Durant cette tournée, Fiori avait des moments de découragement. Il avait du mal à composer avec cet amour démesuré du public. Parfois, il se retrouvait dans une loge avec Neil Chotem. Les deux hommes discutaient de ce métier qui peut à la fois vous rapprocher des étoiles et vous faire plonger dans l'abîme. Comme tout le monde le sait, Fiori a finalement pris la décision de ne plus faire de scène.

Je me suis souvent demandé ce qui avait bien pu faire en sorte que les membres d'Harmonium soient allés vers Neil Chotem. Pensez-y: une bande de jeunes aux cheveux longs au début de la vingtaine qui décident de faire un disque avec un compositeur de 56 ans qui a découvert le jazz lorsqu'il était dans l'Aviation royale en 1942. Un tel écart générationnel est difficilement imaginable aujourd'hui.

Les jeunes ont du mal à apprécier la richesse des plus vieux. Ils les repoussent. Ils ont peur d'eux. Ils n'ont pas besoin d'eux et ils leur font bien sentir.

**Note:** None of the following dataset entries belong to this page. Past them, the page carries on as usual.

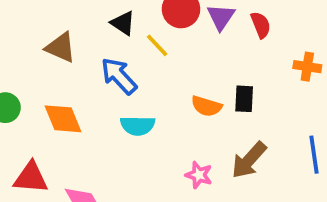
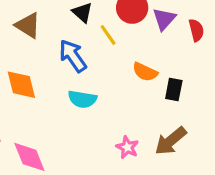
orange semicircle: (206, 106) -> (145, 72), moved

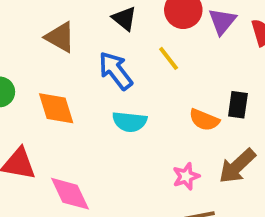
yellow line: (108, 35) -> (169, 58), moved
orange semicircle: (145, 72) -> (204, 120), moved
pink star: (127, 147) -> (186, 176), turned 30

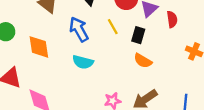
black rectangle: (238, 105) -> (138, 35), moved
orange semicircle: (204, 120) -> (143, 61), moved

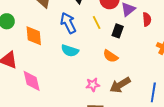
orange semicircle: (143, 61) -> (111, 56), moved

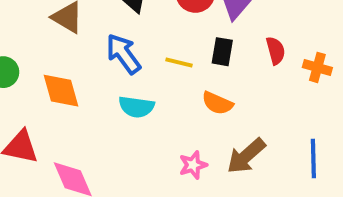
red semicircle: (147, 19) -> (276, 51), moved
yellow line: (97, 22) -> (179, 62), moved, turned -40

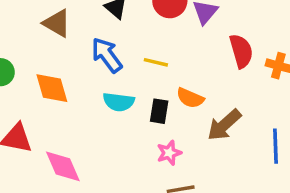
red semicircle: (276, 51) -> (241, 51), size x1.4
black rectangle: (222, 52) -> (159, 111), moved
brown arrow: (246, 156) -> (224, 125), moved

Je trouve cela très dommage.

Le génie de L'heptade tient justement dans cette rencontre, celle d'une créativité débridée de sept jeunes et de la sagesse d'un compositeur et chef d'orchestre qui en avait vu d'autres (Neil Chotem a créé le Concerto de Québec d'André Mathieu pour le film La forteresse, en 1947) et qui est demeuré profondément de son temps durant toute sa carrière.

Neil Chotem nous a quittés en 2008. Il laisse derrière lui un trésor musical inestimable. De ses premiers récitals en tant que pianiste qui ont fait dire au grand Arthur Rubinstein qu'il était promis à un brillant avenir jusqu'à ses compositions musicales marquées d'une empreinte qui n'appartenait qu'à lui, son héritage est grand.

On raconte souvent que lorsque Fiori et d'autres membres d'Harmonium sont arrivés à la salle Claude-Champagne de l'école Vincent-d'Indy et qu'ils ont entendu pour la première fois Neil Chotem diriger les passages orchestraux de L'heptade, ils ont été pris d'une grande émotion. Ils ont compris que leur oeuvre s'élevait. Ils ont compris qu'un homme de grande valeur en prenait soin.